News Research

Survey of severe ME/CFS in children

This article has been edited since publication to acknowledge uncertainties in the figures reported.

ME/CFS can have a particularly devastating impact on the lives of children and young people, affecting their schooling as well as potentially depriving them of many of the activities that should make up a normal childhood.

As in adults, children with the disease vary in their degree of disability and the symptoms they experience. Some are categorised as having severe ME/CFS, which is defined in the UK as fatigue so severe that an individual can carry out only minimal daily tasks, or in some cases be unable to do any activity for themselves.

But how many children are affected by ME/CFS to this degree? And what impact does the disease have on their daily lives?

Paediatrician survey

A recent study conducted by the British Paediatric Surveillance Unit aimed to determine the prevalence of severe ME/CFS in children aged 5 to 16 years, as well as the symptoms they experience and the impact on activities of daily living, including school attendance.

The study was reported in the journal, Archives of Disease in Childhood, where you can read the full paper.

Paediatricians across the UK and Ireland were asked if they had assessed a child with ME/CFS so severe that they had been unable to attend school for more than one hour per week during the last six weeks of the school term. They were also asked to complete a questionnaire on the children’s symptoms, function and treatment.

Prevalence of severe disease

The investigators and an expert panel reviewed the responses to identify individuals who met a surveillance case definition of severe ME/CFS (see the paper for details of this definition). From a total of 285 cases, 33 were classified as having severe ME/CFS, while 4 had probable and 55 had possible severe ME/CFS.

This gave an estimated prevalence of definite severe ME/CFS as 3.2 per million children. These individuals had a median age of 13 years and 58% were girls. Including those with probable or possible severe ME/CFS increased the estimated prevalence to 8.2 per million.

The study was relatively limited in its scope as it looked at only 285 children with ME/CFS in total, although the authors point out that previous studies (which reported a larger prevalence) were conducted in even smaller samples and used different eligibility criteria.

So we cannot be sure that this estimate reflects the true figures for the UK, but there is very little information at all on this neglected group of children.

Educational impact

Whatever the true prevalence of severe ME/CFS in children, its impact on these individuals’ lives is still devastating.
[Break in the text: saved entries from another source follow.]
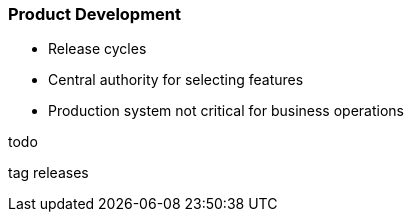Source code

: :plantuml-server-url: https://www.plantuml.com/plantuml

=== Product Development

* Release cycles
* Central authority for selecting features
* Production system not critical for business operations

todo

tag releases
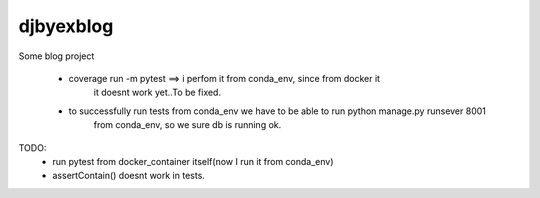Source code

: djbyexblog
=============================

Some blog project




 - coverage run -m pytest ==> i perfom it from conda_env, since from docker it
                              it doesnt work yet..To be fixed.

 - to successfully run tests from conda_env we have to be able to run python manage.py runsever 8001
                              from conda_env, so we sure db is running ok.





TODO:
 - run pytest from docker_container itself(now I run it from conda_env)
 - assertContain() doesnt work in tests.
From the questionnaire results, the investigators found that these young people are all very disabled, and most receive little or no education. Such an effect on education so early in life can have serious consequences later on in adulthood.

The investigators conclude that paediatricians need to consider how to provide rehabilitation and education replacement for these disabled young people, such as home schooling or novel ME-aware education support.

Here at ME Research UK, we would add that we also need to investigate how to include people with severe illness in biomedical research, so we can understand better how and why ME/CFS develops and progresses in these individuals, and ultimately how to treat it and provide a real cure.